I have no reason to trade my 24-105 though. It is still superior lens to non-L EF lenses and some Sigmas. I like the help of the IS on shooting video. The effect is not strong and not quite enough for stabilization but it takes away micro-shaking of hands/rig. 24-105 is also easy to carry around and it balances on steadicam (lightweight enough and 24 mm position works best for this purpose). I generally love the lens, but it is not as wonderfully astonishing as the 70-200 2.8L IS USM.

So 24-105 is my second best lens but I use it most of the time because I don't want to carry 70-200 everywhere because it is so heavy.

Edit: My sigma is 12-24, not 10-22. Sorry for typo.


----------



## Picsfor (Apr 20, 2011)

if they could get this lens to work at f2.8 - that would be nice - otherwise, i've had mine since 2007 and it has been my mainstay lens on 30D, 40D and 5D2.

It fulfills its role very nice as far as i'm concerned, and doesn't need any more sharpness added to it.
But then, i haven't seen what the IQ of the lesser spotted 5D3, 1D5 or 1Ds4/5 or 1DsQ are like...


----------



## John Smith (Apr 20, 2011)

Picsfor said:


> if they could get this lens to work at f2.8 - that would be nice - otherwise, i've had mine since 2007 and it has been my mainstay lens on 30D, 40D and 5D2.
> 
> It fulfills its role very nice as far as i'm concerned, and doesn't need any more sharpness added to it.
> But then, i haven't seen what the IQ of the lesser spotted 5D3, 1D5 or 1Ds4/5 or 1DsQ are like...



I would most certainly upgrade by 24-105mm f/4 for a 24-105mm f/2.8, but think it is unlikely - it would hurt or kill the sales of the 24-70mm f/2.8

Canon has two lines of lenses - the f/4 line (17-40mm, 24-105mm, 70-200mm), and the f/2.8 line (16-35mm, 24-70mm, 70-200mm). The f/4 line is attractive to prosumers, and is one of the advantages Canon has over Nikon, who doesn't have a 70-200mm f/4.


----------



## Justin (Apr 20, 2011)

John Smith said:


> Picsfor said:
> 
> 
> > if they could get this lens to work at f2.8 - that would be nice - otherwise, i've had mine since 2007 and it has been my mainstay lens on 30D, 40D and 5D2.
> ...



I'd trade the 70-200 f/4 any day for a 14-24 2.8. Now that Canon has a 70-200 2.8 II that resolves as well or better than the f/4 version I am quite happy. I guess I would keep both in a perfect world but it's not necessary.
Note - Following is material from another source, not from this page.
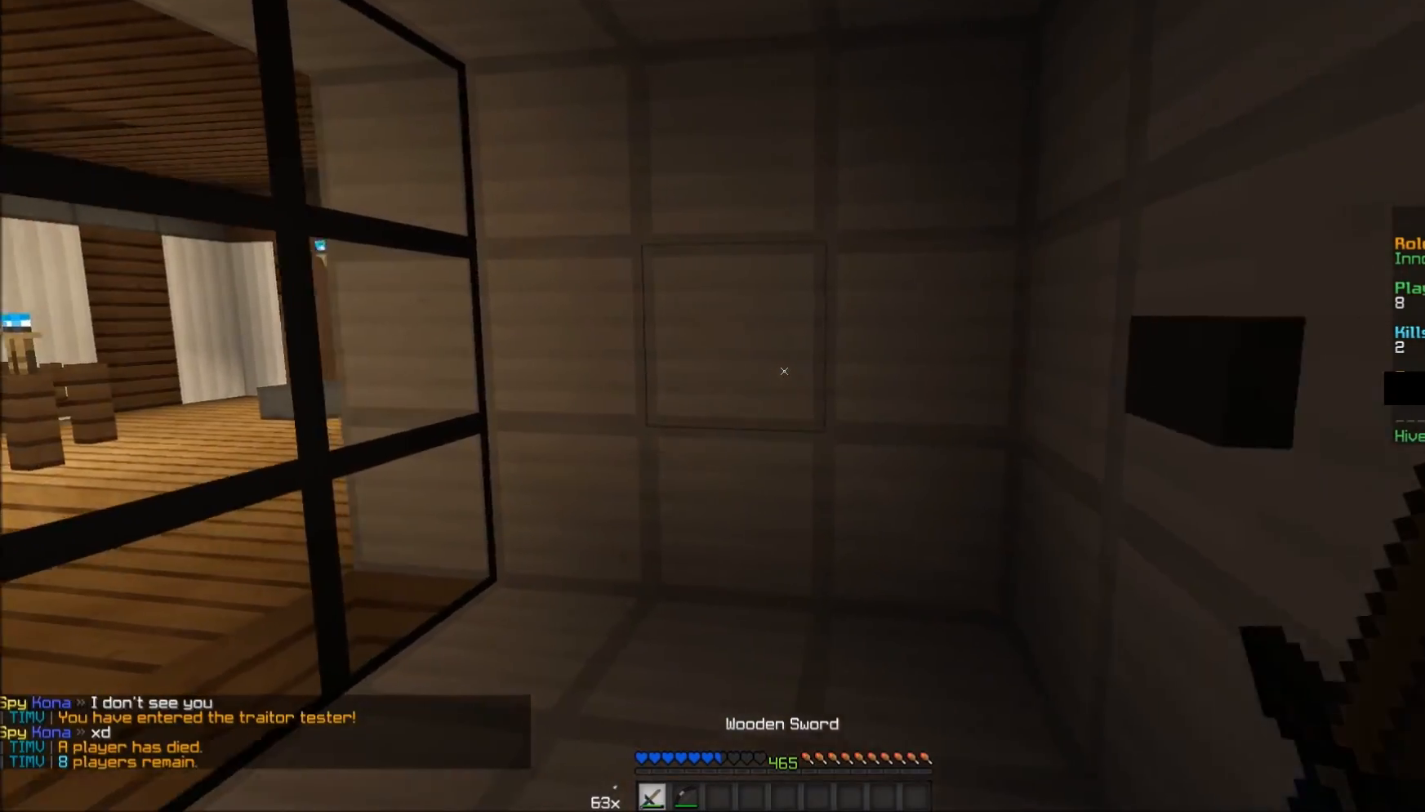
{"keys": ["s"], "mouse": [], "events": []}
As for the 24-105 upgrade potential: I'd be most happy with a range increase. How about 24-120? Make it a true 5x zoom? That extra reach would be hugely helpful on vacation and walking around.


----------



## Gcon (Apr 20, 2011)

skitron said:


> Gcon said:
> 
> 
> > I'm very happy with the sharpness, color and contrast from this lens.
> ...



I have used a borrowed 70-200mm f/2.8L IS, and own the 100mm f/2.8L macro. The macro is so sharp, it would have to be one of the sharpest lenses of any out there in terms of mainstream lenses. I haven't shot enough with the 70-200 enough to have an opinion. The 100mm trumps everything, but that's not a fair comparison 
I've only really compared it to my 24-70mm f/2.8L, and find it to be comparatively sharp. I like the smaller size, bigger zoom and IS over the 24-70, which is a bit of stinker in really contrasty situations (bad CA), and flary as well. Of course f/4 is slow, so the 24-70 comes out for gigs. http://www.flickr.com/photos/gavaconda/tags/ef24105mmf4lisusm/ for examples. Check my profile for other tagged shots for other lenses.


----------



## LetTheRightLensIn (Apr 20, 2011)

dilbert said:


> LetTheRightLensIn said:
> 
> 
> > I have and it is not as sharp across the frame on either 50D or 5D2 as 100 macro or 70-200 2.8 noIS or 4 IS or a whole lot of lenses really.
> ...



Yes, and I also took plenty of shots using either liveview AF or max-zoom liveview manual focusing.
It's certainly not blurry in the center and it looks sharp there but if you then compare it to a top notch lens then you see it's not quite as crisp with the single pixel contrast transitions and it's not as sharp or biting. But the larger problem is that the edges are mangled, even stopped way down, on something like a 5D2 (at least with many copies of this lens, maybe not all).


----------



## LetTheRightLensIn (Apr 20, 2011)

Picsfor said:


> if they could get this lens to work at f2.8 - that would be nice - otherwise, i've had mine since 2007 and it has been my mainstay lens on 30D, 40D and 5D2.
> 
> It fulfills its role very nice as far as i'm concerned, and doesn't need any more sharpness added to it.
> But then, i haven't seen what the IQ of the lesser spotted 5D3, 1D5 or 1Ds4/5 or 1DsQ are like...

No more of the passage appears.